Millionaires and billionaires would be minted seemingly overnight. Anyone with call options could see returns in excess of 1,000x, similar to Bitcoin during its early days. It’s also possible that counterparties would become insolvent, creating confusion and liquidity problems in certain markets. Because of the impossibility of pinpointing when AGI or takeoff happens, a prudent move could be to allocate some small percentage of one’s account for far-out-of-money (OOM) long-dated index call options. If you think there is a 1% per annum chance that the market comes to the ‘mass realization’ that AGI is inevitable, then you would allocate 1% of your account balance annually for such OOM options.

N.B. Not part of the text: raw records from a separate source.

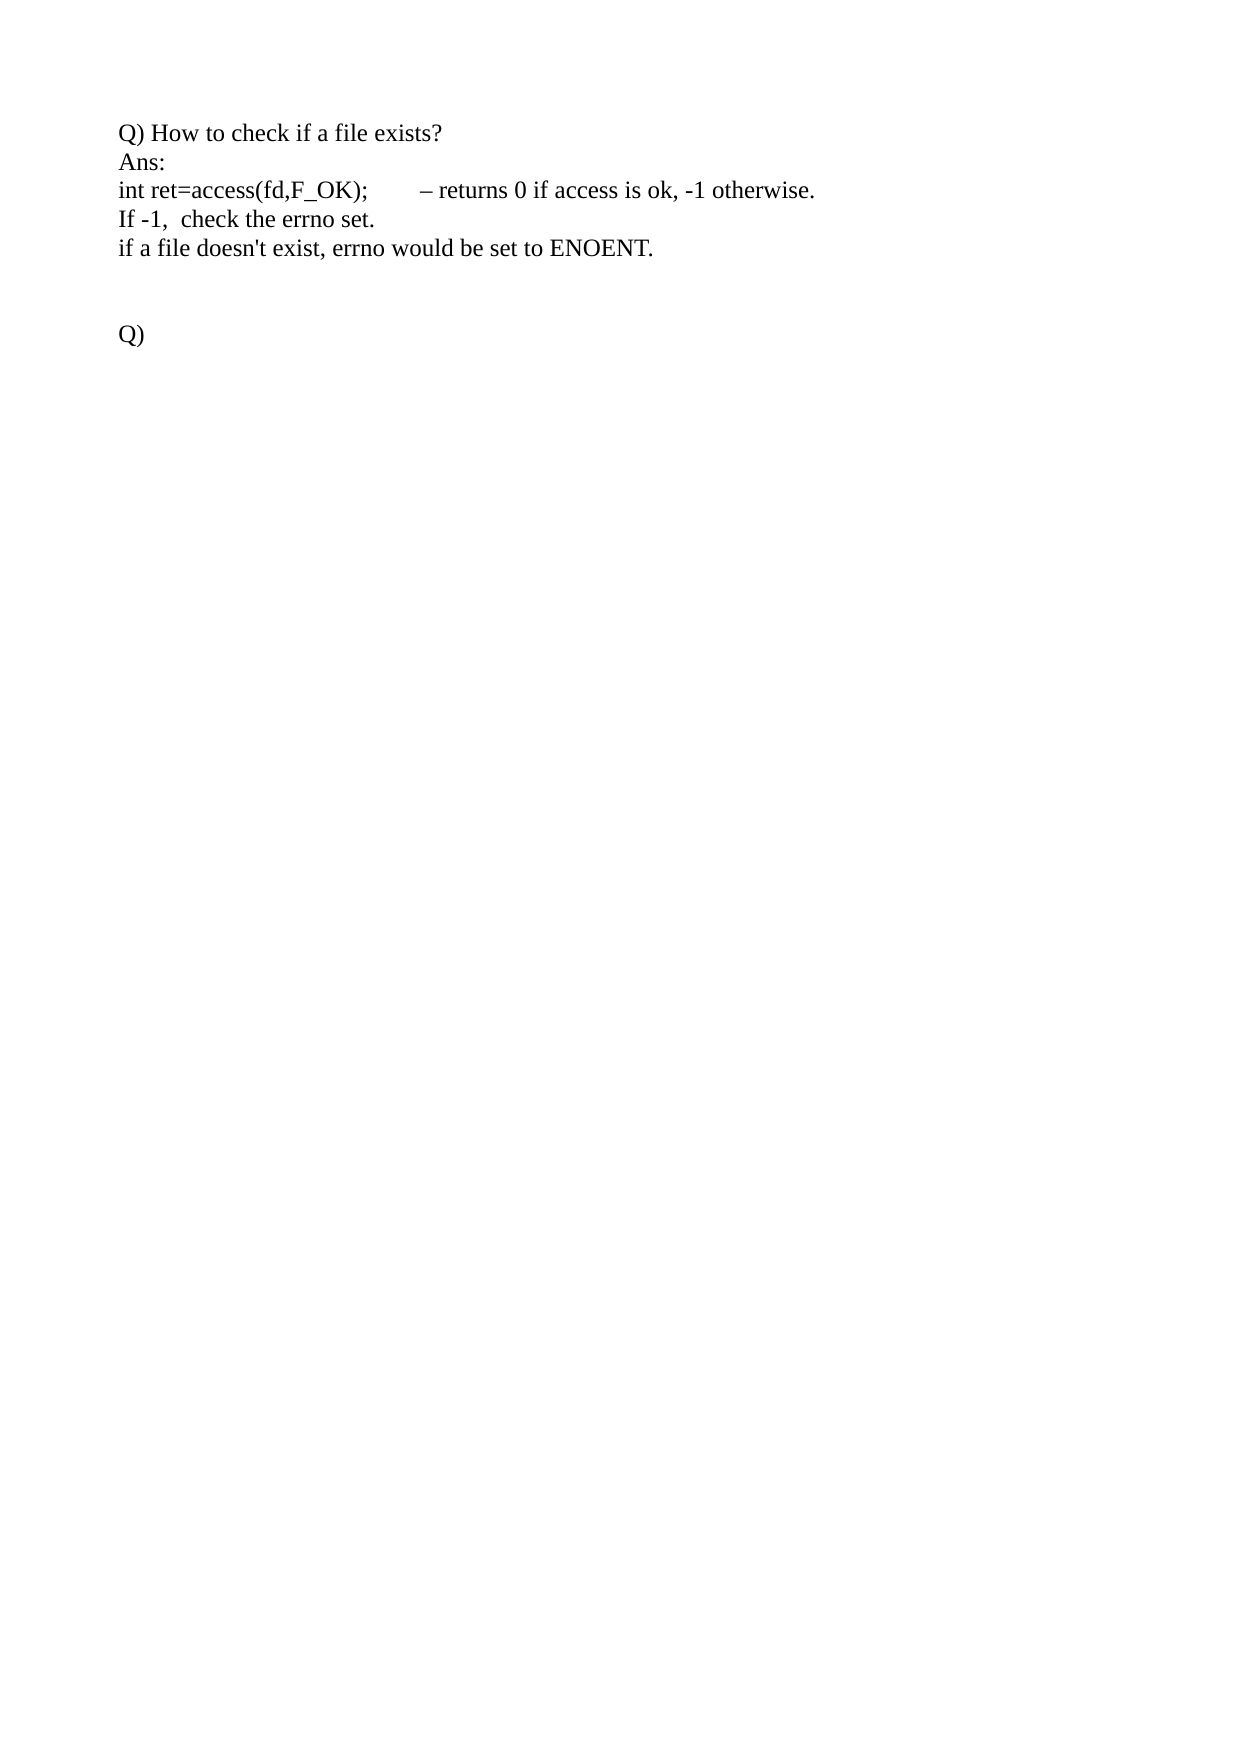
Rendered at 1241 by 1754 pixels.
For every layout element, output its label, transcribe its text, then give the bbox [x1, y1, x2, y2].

text Q) [118, 319, 1122, 348]
text Q) How to check if a file exists? [118, 118, 1122, 147]
text int ret=access(fd,F_OK); – returns 0 if access is ok, -1 otherwise. [118, 176, 1122, 204]
text if a file doesn't exist, errno would be set to ENOENT. [118, 233, 1122, 262]
text If -1, check the errno set. [118, 204, 1122, 233]
text Ans: [118, 147, 1122, 176]
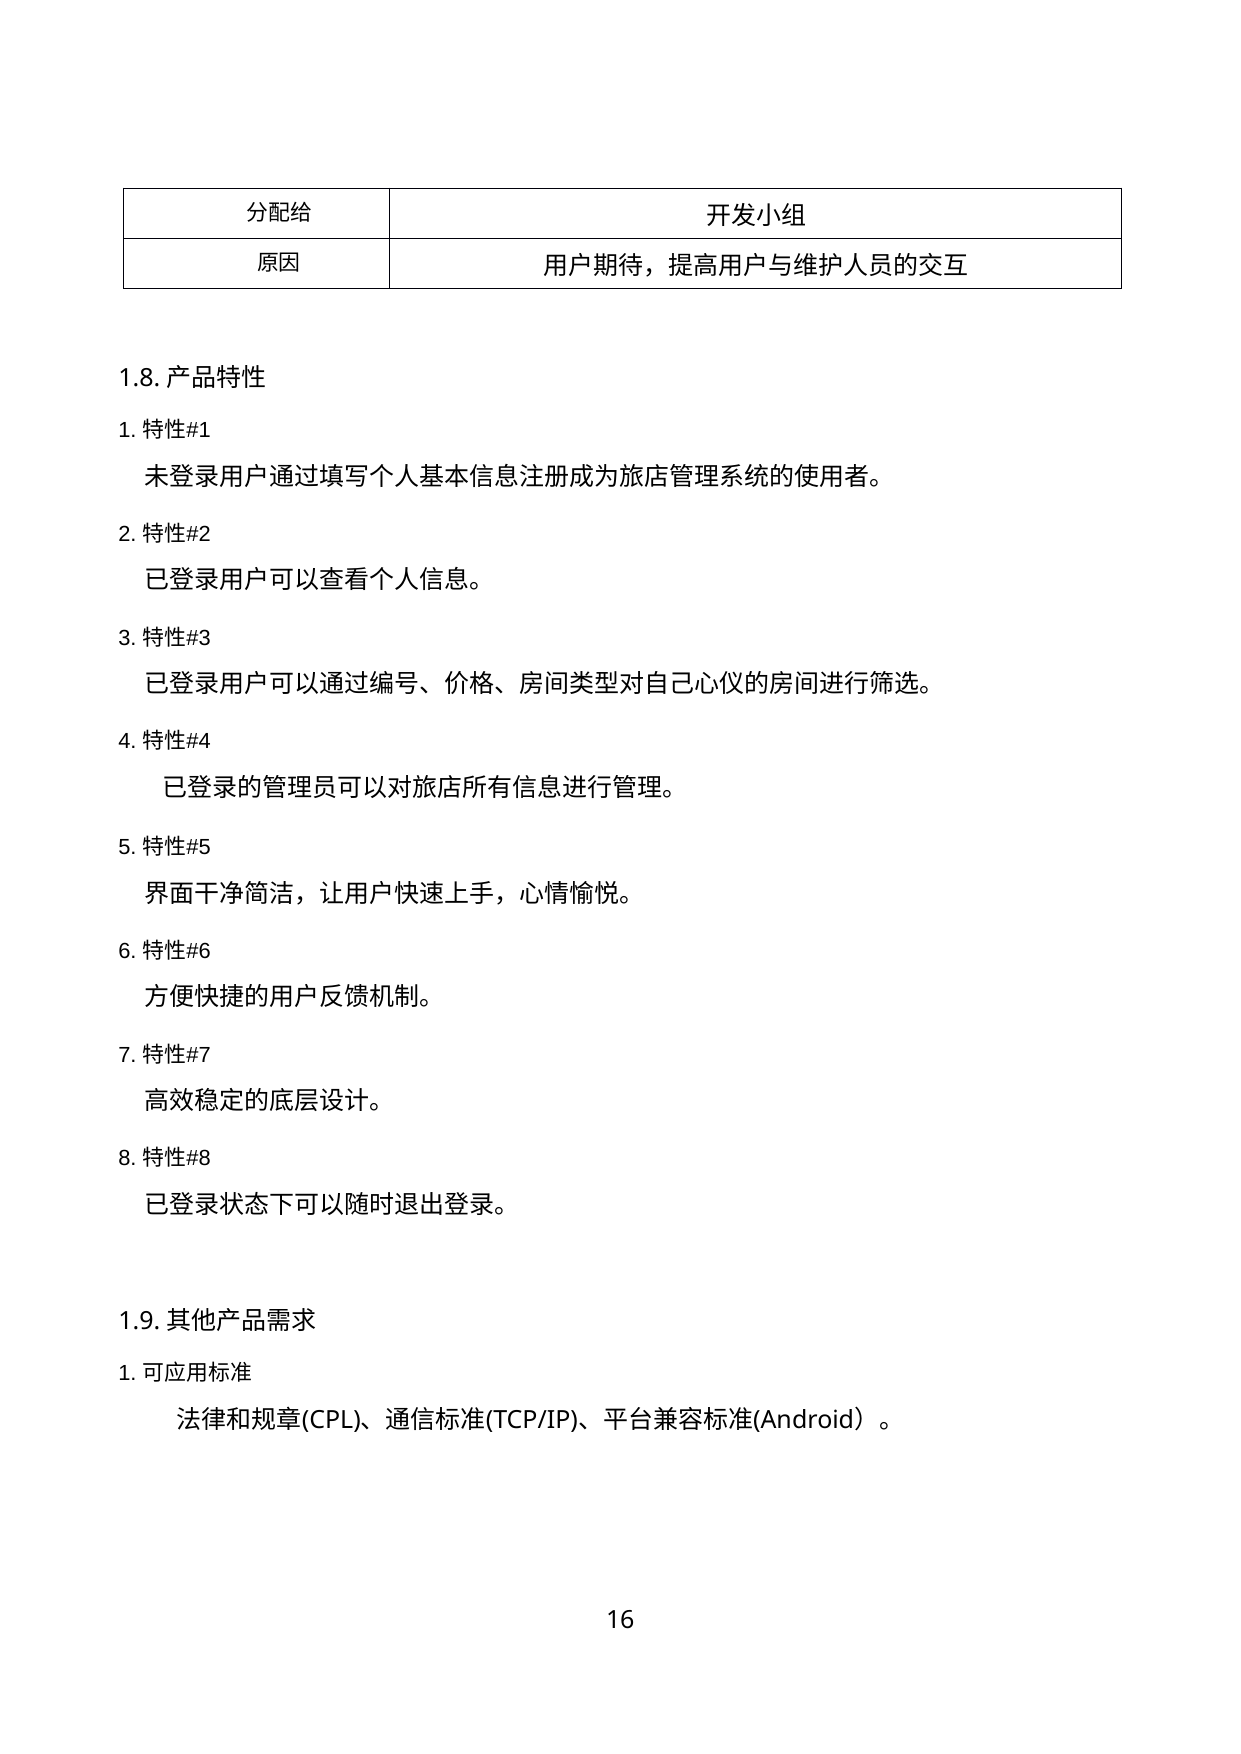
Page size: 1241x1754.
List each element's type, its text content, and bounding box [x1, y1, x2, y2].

subtitle 特性#3 [118, 619, 1122, 651]
subtitle 特性#6 [118, 933, 1122, 964]
text 方便快捷的用户反馈机制。 [118, 977, 1122, 1013]
subtitle 特性#8 [118, 1140, 1122, 1172]
table_cell 用户期待，提高用户与维护人员的交互 [390, 239, 1121, 288]
subtitle 可应用标准 [118, 1355, 1122, 1387]
table_cell 原因 [124, 239, 389, 288]
subtitle 特性#1 [118, 412, 1122, 444]
subtitle 产品特性 [118, 357, 1122, 393]
text 已登录用户可以查看个人信息。 [118, 560, 1122, 596]
subtitle 特性#4 [118, 723, 1122, 755]
subtitle 特性#5 [118, 829, 1122, 861]
text 法律和规章(CPL)、通信标准(TCP/IP)、平台兼容标准(Android）。 [118, 1399, 1122, 1435]
text 已登录用户可以通过编号、价格、房间类型对自己心仪的房间进行筛选。 [118, 663, 1122, 700]
table_cell 分配给 [124, 189, 389, 238]
text 界面干净简洁，让用户快速上手，心情愉悦。 [118, 873, 1122, 909]
subtitle 特性#2 [118, 516, 1122, 548]
text 未登录用户通过填写个人基本信息注册成为旅店管理系统的使用者。 [118, 456, 1122, 492]
text 已登录状态下可以随时退出登录。 [118, 1184, 1122, 1220]
text 高效稳定的底层设计。 [118, 1080, 1122, 1117]
table_cell 开发小组 [390, 189, 1121, 238]
text 已登录的管理员可以对旅店所有信息进行管理。 [118, 768, 1122, 804]
subtitle 其他产品需求 [118, 1300, 1122, 1336]
subtitle 特性#7 [118, 1037, 1122, 1068]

The farthest out-of-money SPY call option which expires in a year, the SPY $900 strike, as of 8/13/2025 trades at 35 cents. If the S&P 500 were to double over the next year, this option’s value would increase by roughly 1,142-fold.

Alternatively, under a continuous rather than discreate model, the market’s confidence in AI boosting productivity rises, but short of AGI or takeoff. This would be reflected in the stock market rising more gradually instead of a step-pattern, with annual returns in excess of 30-40% for the S&P 500, similar to the post-War expansion during the ’40s and ’50s–a period of historically strong GDP growth and stock market returns. In this case, a general diversified portfolio would work well (e.g. QQQ, SPY), which is what many people are already doing, although I would add some leverage such as QLD, which is the 2x version of the Nasdaq 100.

As I correctly predicted, avoid emerging/ex-America markets, as those have not only historically significantly lagged US markets, but also are not dominant players in AI either, except maybe China:

Or better yet, combine this with the OOM strategy. One strategy could be to diversify equally among AAPL, AVGO, PLTR, NVDA, META, TSLA, AVGO, AMZN, and MSFT all of which are potential key players in AI. Each of them fills some sort of niche or role, like Meta’s Llama, Google’s Gemini, Microsoft’s Open AI investment and Copilot, Broadcom ASICs, Nvidia’s GPUs, or Tesla’s robots and autonomous cars (there is no way to invest in Grok directly, but Tesla is close enough, I suppose). Apple and Amazon does not have any offerings, but they can quickly scale. It is too bad there is no way to invest in Anthropic in a similar manner though.

But right now it would seem as if the market’s confidence in the likelihood of AGI is low, with the possible exception of Nvidia stock. The S&P 500 is only up 18% year-over-year. Nvidia long-dated out-of-money call options are appropriately very expensive, meaning a very high implied volatility. So the returns will not be as good. This is why I mention index call options, as those have a much lower implied volatility.